---------- Data provided ----------
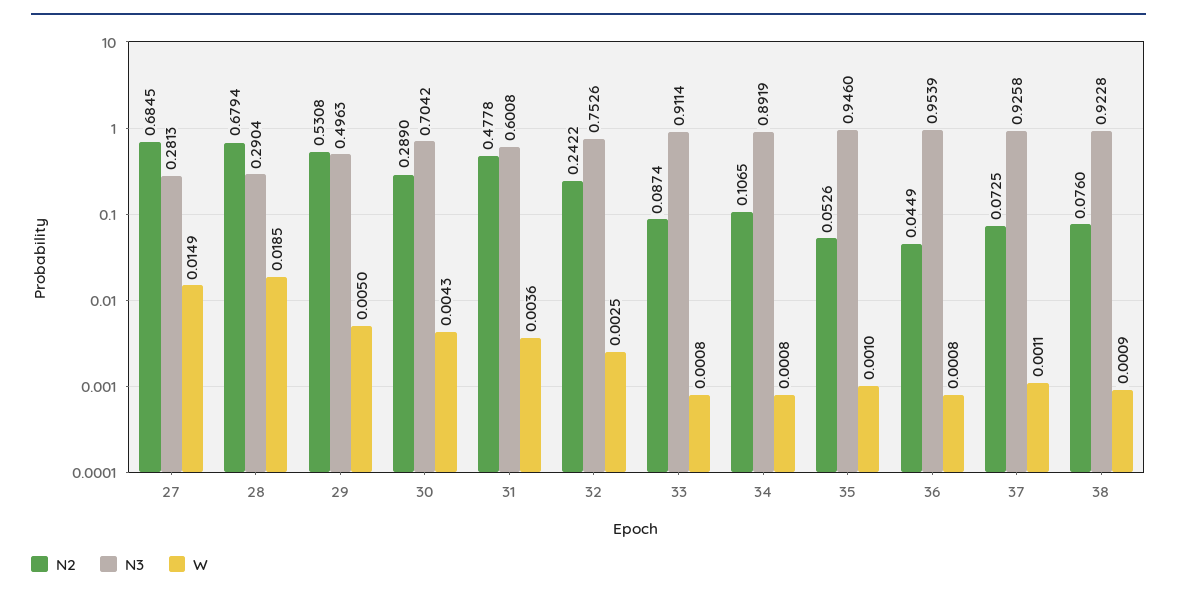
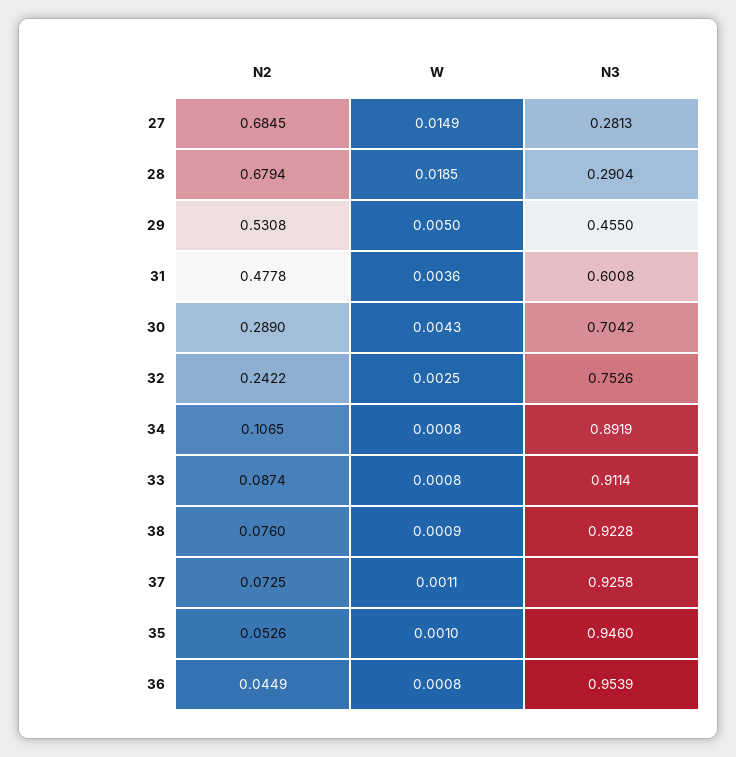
  {
    "N2": {
      "27": 0.6845,
      "28": 0.6794,
      "29": 0.5308,
      "30": 0.289,
      "31": 0.4778,
      "32": 0.2422,
      "33": 0.0874,
      "34": 0.1065,
      "35": 0.0526,
      "36": 0.0449,
      "37": 0.0725,
      "38": 0.076
    },
    "N3": {
      "27": 0.2813,
      "28": 0.2904,
-     "29": 0.4963,
+     "29": 0.455,
      "30": 0.7042,
      "31": 0.6008,
      "32": 0.7526,
      "33": 0.9114,
      "34": 0.8919,
      "35": 0.946,
      "36": 0.9539,
      "37": 0.9258,
      "38": 0.9228
    },
    "W": {
      "27": 0.0149,
      "28": 0.0185,
      "29": 0.005,
      "30": 0.0043,
      "31": 0.0036,
      "32": 0.0025,
      "33": 0.0008,
      "34": 0.0008,
      "35": 0.001,
      "36": 0.0008,
      "37": 0.0011,
      "38": 0.0009
    }
  }

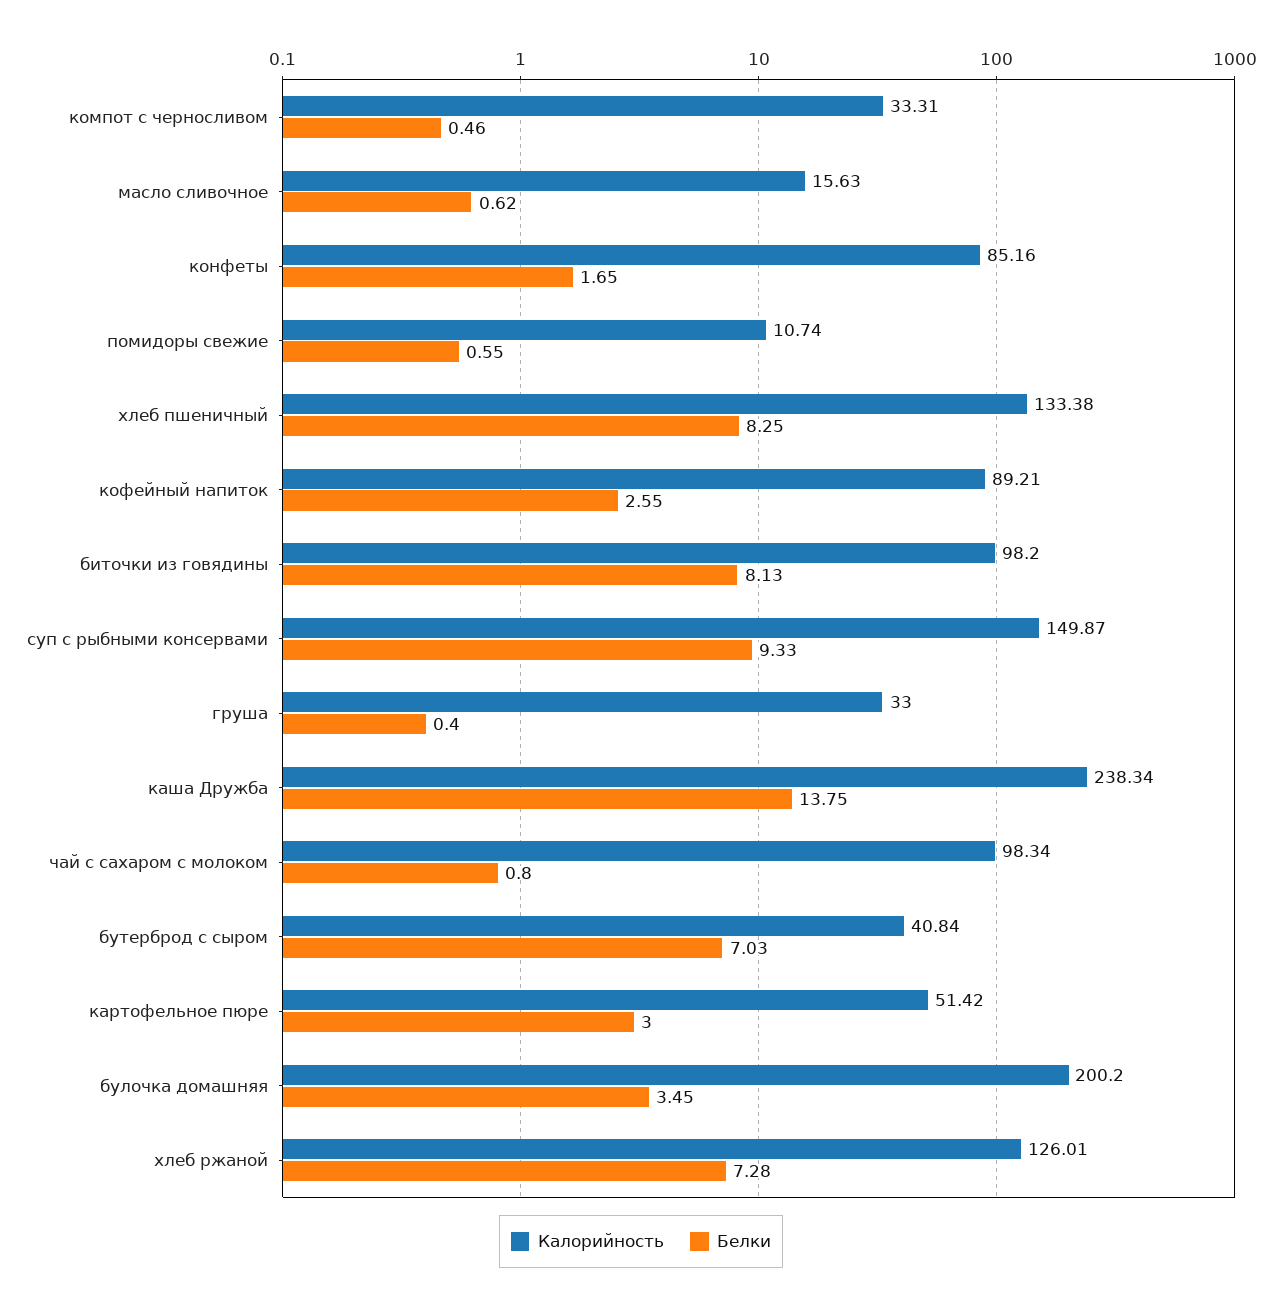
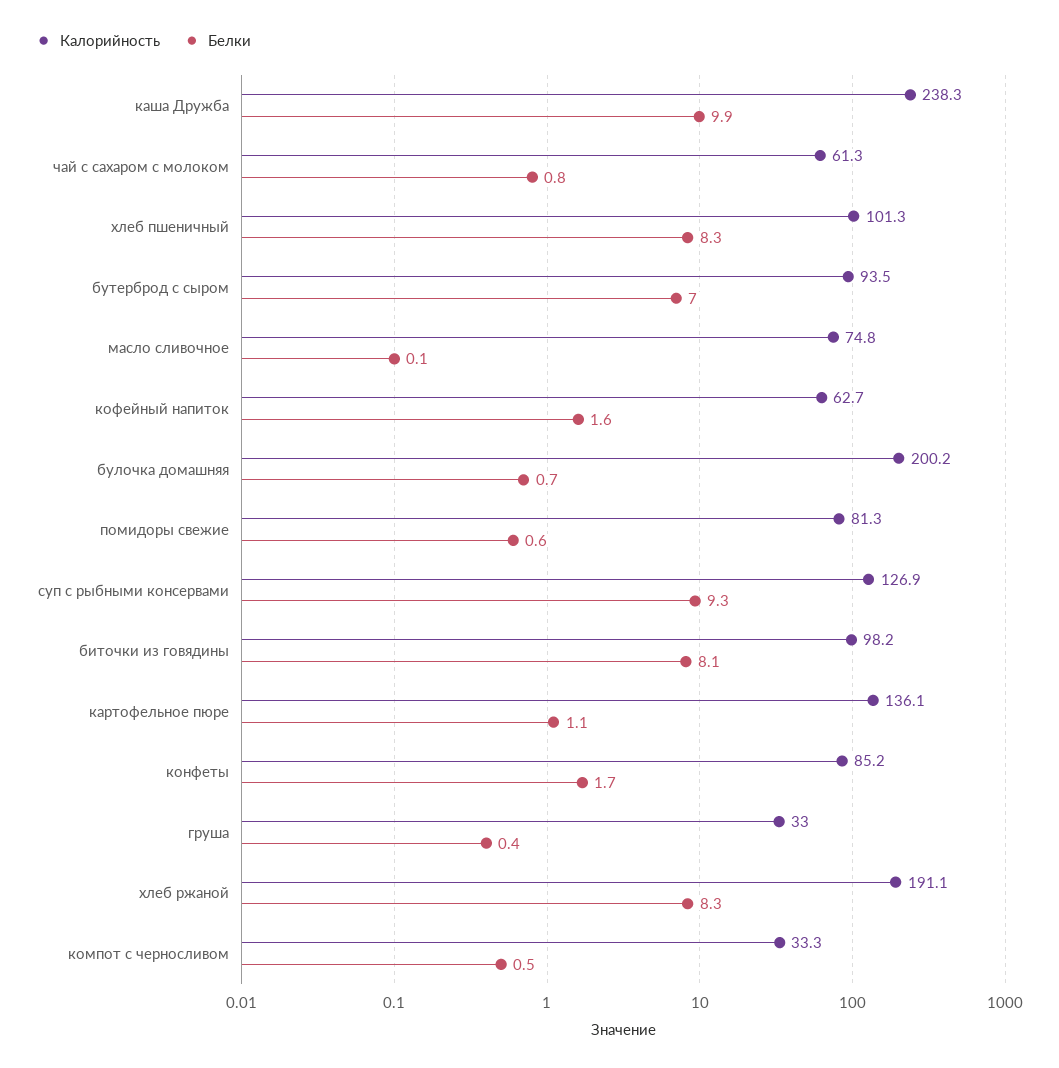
  {
    "Калорийность": {
      "компот с черносливом": 33.31,
-     "масло сливочное": 15.63,
+     "масло сливочное": 74.8,
      "конфеты": 85.16,
-     "помидоры свежие": 10.74,
+     "помидоры свежие": 81.3,
-     "хлеб пшеничный": 133.38,
+     "хлеб пшеничный": 101.3,
-     "кофейный напиток": 89.21,
+     "кофейный напиток": 62.7,
      "биточки из говядины": 98.2,
-     "суп с рыбными консервами": 149.87,
+     "суп с рыбными консервами": 126.9,
      "груша": 33,
      "каша Дружба": 238.34,
-     "чай с сахаром с молоком": 98.34,
+     "чай с сахаром с молоком": 61.3,
-     "бутерброд с сыром": 40.84,
+     "бутерброд с сыром": 93.5,
-     "картофельное пюре": 51.42,
+     "картофельное пюре": 136.1,
      "булочка домашняя": 200.2,
-     "хлеб ржаной": 126.01
+     "хлеб ржаной": 191.1
    },
    "Белки": {
      "компот с черносливом": 0.46,
-     "масло сливочное": 0.62,
+     "масло сливочное": 0.1,
      "конфеты": 1.65,
      "помидоры свежие": 0.55,
      "хлеб пшеничный": 8.25,
-     "кофейный напиток": 2.55,
+     "кофейный напиток": 1.6,
      "биточки из говядины": 8.13,
      "суп с рыбными консервами": 9.33,
      "груша": 0.4,
-     "каша Дружба": 13.75,
+     "каша Дружба": 9.9,
      "чай с сахаром с молоком": 0.8,
      "бутерброд с сыром": 7.03,
-     "картофельное пюре": 3,
+     "картофельное пюре": 1.1,
-     "булочка домашняя": 3.45,
+     "булочка домашняя": 0.7,
-     "хлеб ржаной": 7.28
+     "хлеб ржаной": 8.3
    }
  }

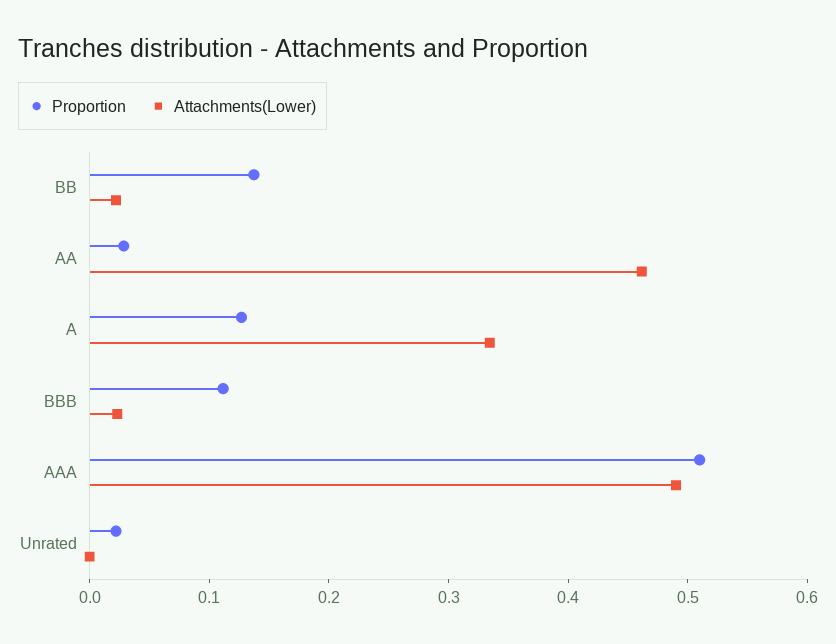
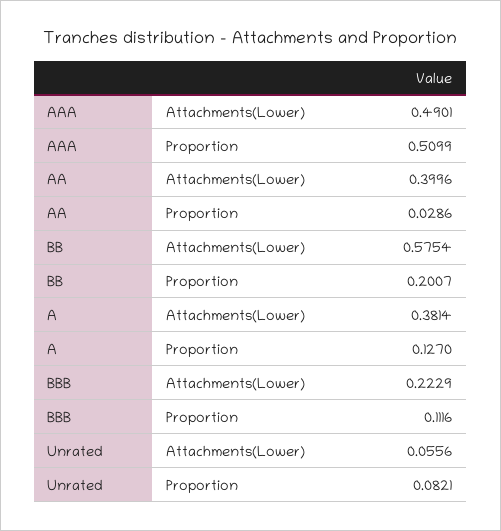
  {
    "Proportion": {
-     "BB": 0.14,
+     "BB": 0.2007,
      "AA": 0.0286,
      "A": 0.127,
      "BBB": 0.1116,
      "AAA": 0.5099,
-     "Unrated": 0.02
+     "Unrated": 0.0821
    },
    "Attachments(Lower)": {
-     "BB": 0.02,
+     "BB": 0.5754,
-     "AA": 0.46,
+     "AA": 0.3996,
-     "A": 0.34,
+     "A": 0.3814,
-     "BBB": 0.02,
+     "BBB": 0.2229,
      "AAA": 0.4901,
-     "Unrated": 0
+     "Unrated": 0.0556
    }
  }

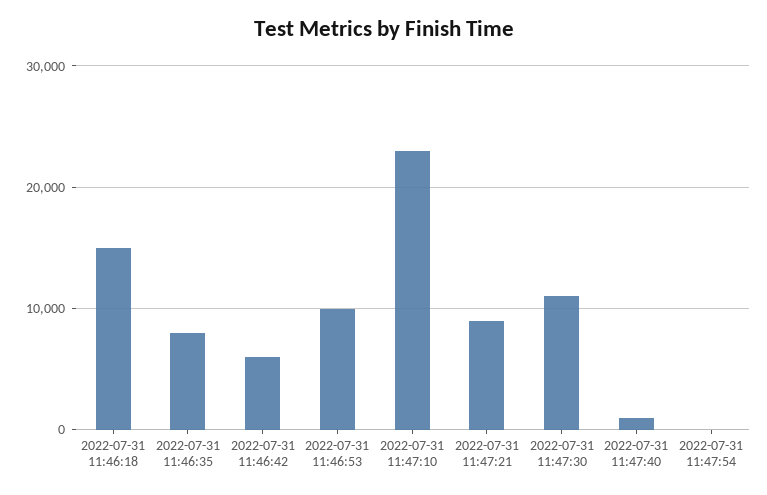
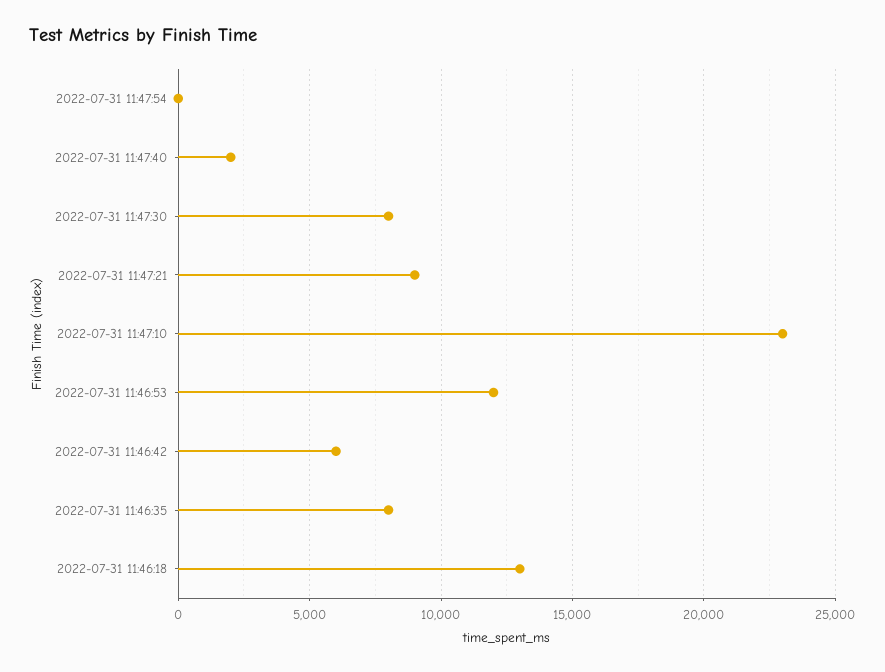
  {
-   "2022-07-31 11:46:18": 15000,
+   "2022-07-31 11:46:18": 13000,
    "2022-07-31 11:46:35": 8000,
    "2022-07-31 11:46:42": 6000,
-   "2022-07-31 11:46:53": 10000,
+   "2022-07-31 11:46:53": 12000,
    "2022-07-31 11:47:10": 23000,
    "2022-07-31 11:47:21": 9000,
-   "2022-07-31 11:47:30": 11000,
+   "2022-07-31 11:47:30": 8000,
-   "2022-07-31 11:47:40": 1000,
+   "2022-07-31 11:47:40": 2000,
    "2022-07-31 11:47:54": 0
  }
----------
The copy you produce must repeat all the entries exactly and contain no pictures.

  {
    "N2": {
      "27": 0.6845,
      "28": 0.6794,
      "29": 0.5308,
      "30": 0.289,
      "31": 0.4778,
      "32": 0.2422,
      "33": 0.0874,
      "34": 0.1065,
      "35": 0.0526,
      "36": 0.0449,
      "37": 0.0725,
      "38": 0.076
    },
    "N3": {
      "27": 0.2813,
      "28": 0.2904,
-     "29": 0.4963,
+     "29": 0.455,
      "30": 0.7042,
      "31": 0.6008,
      "32": 0.7526,
      "33": 0.9114,
      "34": 0.8919,
      "35": 0.946,
      "36": 0.9539,
      "37": 0.9258,
      "38": 0.9228
    },
    "W": {
      "27": 0.0149,
      "28": 0.0185,
      "29": 0.005,
      "30": 0.0043,
      "31": 0.0036,
      "32": 0.0025,
      "33": 0.0008,
      "34": 0.0008,
      "35": 0.001,
      "36": 0.0008,
      "37": 0.0011,
      "38": 0.0009
    }
  }

  {
    "Калорийность": {
      "компот с черносливом": 33.31,
-     "масло сливочное": 15.63,
+     "масло сливочное": 74.8,
      "конфеты": 85.16,
-     "помидоры свежие": 10.74,
+     "помидоры свежие": 81.3,
-     "хлеб пшеничный": 133.38,
+     "хлеб пшеничный": 101.3,
-     "кофейный напиток": 89.21,
+     "кофейный напиток": 62.7,
      "биточки из говядины": 98.2,
-     "суп с рыбными консервами": 149.87,
+     "суп с рыбными консервами": 126.9,
      "груша": 33,
      "каша Дружба": 238.34,
-     "чай с сахаром с молоком": 98.34,
+     "чай с сахаром с молоком": 61.3,
-     "бутерброд с сыром": 40.84,
+     "бутерброд с сыром": 93.5,
-     "картофельное пюре": 51.42,
+     "картофельное пюре": 136.1,
      "булочка домашняя": 200.2,
-     "хлеб ржаной": 126.01
+     "хлеб ржаной": 191.1
    },
    "Белки": {
      "компот с черносливом": 0.46,
-     "масло сливочное": 0.62,
+     "масло сливочное": 0.1,
      "конфеты": 1.65,
      "помидоры свежие": 0.55,
      "хлеб пшеничный": 8.25,
-     "кофейный напиток": 2.55,
+     "кофейный напиток": 1.6,
      "биточки из говядины": 8.13,
      "суп с рыбными консервами": 9.33,
      "груша": 0.4,
-     "каша Дружба": 13.75,
+     "каша Дружба": 9.9,
      "чай с сахаром с молоком": 0.8,
      "бутерброд с сыром": 7.03,
-     "картофельное пюре": 3,
+     "картофельное пюре": 1.1,
-     "булочка домашняя": 3.45,
+     "булочка домашняя": 0.7,
-     "хлеб ржаной": 7.28
+     "хлеб ржаной": 8.3
    }
  }

  {
    "Proportion": {
-     "BB": 0.14,
+     "BB": 0.2007,
      "AA": 0.0286,
      "A": 0.127,
      "BBB": 0.1116,
      "AAA": 0.5099,
-     "Unrated": 0.02
+     "Unrated": 0.0821
    },
    "Attachments(Lower)": {
-     "BB": 0.02,
+     "BB": 0.5754,
-     "AA": 0.46,
+     "AA": 0.3996,
-     "A": 0.34,
+     "A": 0.3814,
-     "BBB": 0.02,
+     "BBB": 0.2229,
      "AAA": 0.4901,
-     "Unrated": 0
+     "Unrated": 0.0556
    }
  }

  {
-   "2022-07-31 11:46:18": 15000,
+   "2022-07-31 11:46:18": 13000,
    "2022-07-31 11:46:35": 8000,
    "2022-07-31 11:46:42": 6000,
-   "2022-07-31 11:46:53": 10000,
+   "2022-07-31 11:46:53": 12000,
    "2022-07-31 11:47:10": 23000,
    "2022-07-31 11:47:21": 9000,
-   "2022-07-31 11:47:30": 11000,
+   "2022-07-31 11:47:30": 8000,
-   "2022-07-31 11:47:40": 1000,
+   "2022-07-31 11:47:40": 2000,
    "2022-07-31 11:47:54": 0
  }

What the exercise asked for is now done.